An inside source has also said that all tricks are on the table, adding that the secretary-general at the presidency and his men are capable of manufacturing anything just to prove their point.

“They may cut off power supply across the country so as to blame everything on the country’s energy corporation. They can even blame it on technical issues resulting from CRTV’s aging equipment. These people are capable of any and everything,”our source said, arguing that from what he has seen over the last two weeks at the Unity Palace, the country’s leaders cannot be trusted.

“They behave like mercenaries. You can never think that they are Cameroonians. They don’t love this country and they are certainly going to cause a more complicated civil war if power leaves their hands,” he lamented.

“Whatever they do, the truth will always come out. Nobody is eternal. The country does not belong to Mr. Biya and it will be preposterous for anyone to think that they can manipulate everybody, every time,” he stressed.

It should be recalled that the Betis have always felt that they must continue to govern the country. They hold that since the seat of government is in Yaoundé, they deserve to run the country’s political show.

Their strong desire to head the country even after Biya’s departure has already been manifested a few times through some of their actions. In 1992 when the Social Democratic Front chairman, John FruNdi, won the presidential election, the Beti Mafia did all it could to grant the victory to Mr. Biya who has continued to run the country as his personal estate. He has been using the institutions to his advantage and his method of choice has been the appointment of only those who are loyal to him, regardless of their ages.

This week’s establishment of the constitutional council and the appointment of its members through presidential decrees has caused the rumor mills to be very busy. The presidential decrees finally established a constitutional council provided for in the 1996 constitution and appointed members of the said council.

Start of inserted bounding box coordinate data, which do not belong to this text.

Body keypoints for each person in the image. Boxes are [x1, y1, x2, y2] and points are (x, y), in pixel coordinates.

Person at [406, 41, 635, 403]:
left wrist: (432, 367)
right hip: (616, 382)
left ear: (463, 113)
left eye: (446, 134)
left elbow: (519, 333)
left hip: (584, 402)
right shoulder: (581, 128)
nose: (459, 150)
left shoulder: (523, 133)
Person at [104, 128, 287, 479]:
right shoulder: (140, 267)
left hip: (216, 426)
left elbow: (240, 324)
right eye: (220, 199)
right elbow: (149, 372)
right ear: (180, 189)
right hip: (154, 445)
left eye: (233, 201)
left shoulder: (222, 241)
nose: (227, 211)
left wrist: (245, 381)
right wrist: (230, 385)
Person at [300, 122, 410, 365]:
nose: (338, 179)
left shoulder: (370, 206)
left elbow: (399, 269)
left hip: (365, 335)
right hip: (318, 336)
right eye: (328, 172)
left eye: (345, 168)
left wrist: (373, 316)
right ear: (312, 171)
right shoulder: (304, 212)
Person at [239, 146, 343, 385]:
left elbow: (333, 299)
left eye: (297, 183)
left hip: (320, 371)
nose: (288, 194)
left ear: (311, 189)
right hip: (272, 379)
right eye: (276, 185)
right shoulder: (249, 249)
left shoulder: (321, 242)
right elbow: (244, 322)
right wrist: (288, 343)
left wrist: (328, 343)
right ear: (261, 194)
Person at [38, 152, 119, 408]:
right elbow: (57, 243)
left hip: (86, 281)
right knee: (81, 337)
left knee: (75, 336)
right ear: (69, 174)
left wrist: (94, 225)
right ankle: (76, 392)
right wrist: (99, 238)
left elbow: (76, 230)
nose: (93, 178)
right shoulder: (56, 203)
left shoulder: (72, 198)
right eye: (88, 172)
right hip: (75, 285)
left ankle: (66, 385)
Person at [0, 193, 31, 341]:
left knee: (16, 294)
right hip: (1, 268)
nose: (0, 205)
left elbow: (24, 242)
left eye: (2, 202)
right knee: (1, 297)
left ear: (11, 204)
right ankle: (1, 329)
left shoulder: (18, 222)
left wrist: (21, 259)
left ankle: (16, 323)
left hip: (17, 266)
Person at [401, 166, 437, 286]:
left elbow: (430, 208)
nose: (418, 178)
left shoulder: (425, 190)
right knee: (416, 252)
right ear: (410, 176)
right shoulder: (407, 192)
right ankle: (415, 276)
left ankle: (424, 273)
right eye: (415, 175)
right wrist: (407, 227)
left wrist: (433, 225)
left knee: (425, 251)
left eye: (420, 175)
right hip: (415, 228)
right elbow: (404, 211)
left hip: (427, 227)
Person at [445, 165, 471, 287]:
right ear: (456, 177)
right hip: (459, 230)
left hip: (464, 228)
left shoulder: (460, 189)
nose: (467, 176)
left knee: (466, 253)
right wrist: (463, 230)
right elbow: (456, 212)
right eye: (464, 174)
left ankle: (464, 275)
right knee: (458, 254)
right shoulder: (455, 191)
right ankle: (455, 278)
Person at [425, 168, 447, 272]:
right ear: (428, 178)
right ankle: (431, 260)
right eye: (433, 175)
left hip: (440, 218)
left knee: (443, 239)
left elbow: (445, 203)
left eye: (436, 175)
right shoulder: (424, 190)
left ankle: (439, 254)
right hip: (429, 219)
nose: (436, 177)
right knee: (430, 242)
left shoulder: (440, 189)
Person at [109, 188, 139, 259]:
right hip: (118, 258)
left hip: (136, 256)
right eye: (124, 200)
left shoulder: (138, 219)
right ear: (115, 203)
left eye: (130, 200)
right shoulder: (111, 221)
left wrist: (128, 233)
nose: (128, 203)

77-year-old Clement Atangana, a legal expert of Beti extraction, who has been on retirement for more than ten years, was appointed to head the constitutional council, while other very familiar faces were appointed as members of the same council in the same decree. It should be underscored that members of the constitutional council are members of the ruling party, the CPDM, and people who are personally loyal to the country’s president and his collaborators.

The appointment of these familiar faces underscores the fact that Mr. Biya is not yet ready to give Cameroonian youths a place in today’s Cameroon. Besides marginalizing youths, Mr. Biya is still pursuing his policy of Anglophone marginalization by appointing only Francophones to head major government institutions.

It should be underscored at this point that all heads of important structures in Cameroon are Francophones despite the ongoing Anglophone crisis which was triggered by the government’s marginalization of the country’s English-speaking minority.

As Mr. Biya’s entourage works hard to deceive the population, Cameroonians, for their part, are quietly looking forward to the annual youth day speech which will either confirm or disconfirm rumors that the head of state is no more.